A company with an experienced management team is worth much more than a business that is reliant upon the owner.  One of the most valuable areas on which to focus is building a tier of management that can sustain the business and can survive your absence.  Buyers generally want the owner to remain for at least some transitional period, but they also want to know there is competent talent that can assume control.

4. Obtain an Audit

An audit prepared by an objective, third party accounting firm provides a high level of credibility to your company’s historical financial performance.  It provides a level of confidence to the buyer and reduces the buyer’s fear that what he is buying may be a fiction.  It also provides a seal of approval to the buyer that you manage your company with sophistication and have the appropriate level of financial and accounting policies and procedures in place.  Also, given disclosure and compliance requirements, such as Sarbanes-Oxley, for publicly traded companies, an audit is sometimes required before a public company will make any purchase.  Although, an audit costs, think of it as an investment that will pay off by providing credibility, reducing time related to buyer due diligence, providing a credible financial basis for valuation.

5. Favorably Recast Financials

Since so much of the ultimate purchase price is based on historical and future financial performance, it is crucial to credibly, clearly and understandably present the company’s financial situation to the buyer as positively as possible. Most owners operate their business to minimize taxes, rather than maximizing earnings, and run a number of expenses through the company for their own personal benefit.  Therefore, recasting the financial information making various adjustments and add-backs will aid in showing the company’s true earnings generating power.

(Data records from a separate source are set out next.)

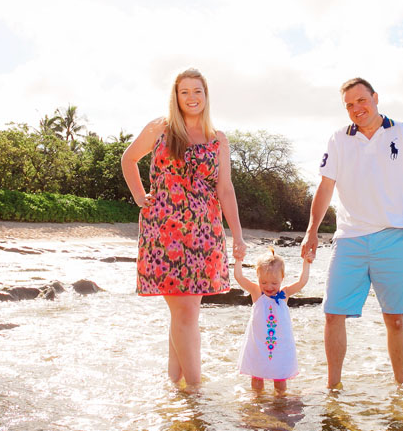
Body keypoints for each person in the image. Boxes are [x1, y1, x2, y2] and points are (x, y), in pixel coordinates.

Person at [301, 77, 403, 388]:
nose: (357, 108)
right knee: (333, 314)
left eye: (361, 100)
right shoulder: (338, 139)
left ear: (375, 97)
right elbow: (325, 187)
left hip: (395, 238)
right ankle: (333, 389)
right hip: (350, 239)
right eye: (349, 105)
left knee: (396, 320)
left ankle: (401, 390)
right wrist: (311, 230)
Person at [122, 68, 247, 388]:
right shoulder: (160, 129)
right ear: (175, 98)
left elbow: (226, 189)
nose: (191, 98)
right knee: (186, 313)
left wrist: (238, 234)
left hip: (205, 232)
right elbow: (128, 159)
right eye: (184, 92)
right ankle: (196, 392)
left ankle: (175, 387)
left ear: (206, 97)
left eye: (197, 92)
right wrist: (139, 196)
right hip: (164, 231)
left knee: (184, 313)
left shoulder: (218, 139)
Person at [234, 248, 312, 393]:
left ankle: (280, 404)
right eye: (264, 282)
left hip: (280, 346)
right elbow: (239, 277)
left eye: (274, 283)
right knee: (257, 378)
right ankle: (257, 402)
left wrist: (306, 263)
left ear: (282, 278)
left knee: (280, 380)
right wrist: (238, 260)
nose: (269, 287)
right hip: (258, 344)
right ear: (257, 277)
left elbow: (302, 281)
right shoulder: (256, 292)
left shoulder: (284, 294)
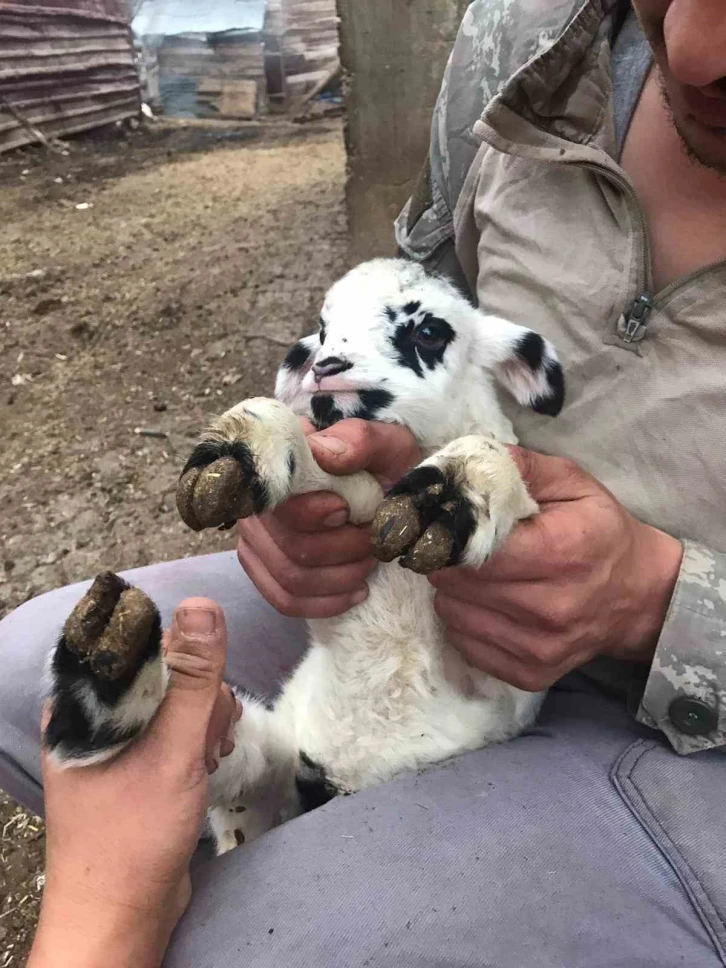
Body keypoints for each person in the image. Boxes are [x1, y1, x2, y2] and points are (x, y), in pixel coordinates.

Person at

Note that if a buyer purchases the company for a multiple of six times its operating earnings, any additional dollar you can demonstrate relates to six times that dollar in purchase price. Properly documenting the company’s finances, including any adjusted numbers, is important.  The buyer will not purchase something that the seller cannot document.

6. Clean the House

Just like preparing to sell a house, there are a number of housekeeping items that should be cleaned up prior to marketing the company for sale.  Note that a buyer will send in his due diligence team to review these items.  Better for you to deal with them proactively and get your business in order now instead of having to deal with them during a transaction.  Below is a brief list of the ones that occur most often:

  • Accounts Receivable – Write-off stale receivables that have little probability of collection.
  • Inventory – Write-off or mark down old, slow moving or obsolescent inventory.
  • Personal assets – Remove personal assets not germane to the business from the balance sheet.
  • Capital Equipment – Ensure that equipment has been well maintained and maintenance records are in order.
  • Facility – Clean the physical plant, repaint, organize the yard, make any significant repairs.
  • Environmental, Employee, Tax and Legal Matters – Ensure records are properly documented and resolve any material outstanding issues.

7. Hire Your Team Of Experienced Advisors

Buyers are experienced and sophisticated, typically having purchased multiple companies.  As an owner, you have been focused on operating and growing your company, not buying or selling businesses.  Therefore, assembling a team of experienced transaction advisors that can be on your side is important.  Typically, these advisors include an investment banker, corporate securities transactional attorney, accountant, tax advisor and a wealth manager.

Selling a business is complex.  You would not perform surgery on yourself or represent yourself in court.  Why risk jeopardizing something as important as selling your business? Assuming your team has a good track record, the value these advisors contribute will be far greater than any fees paid.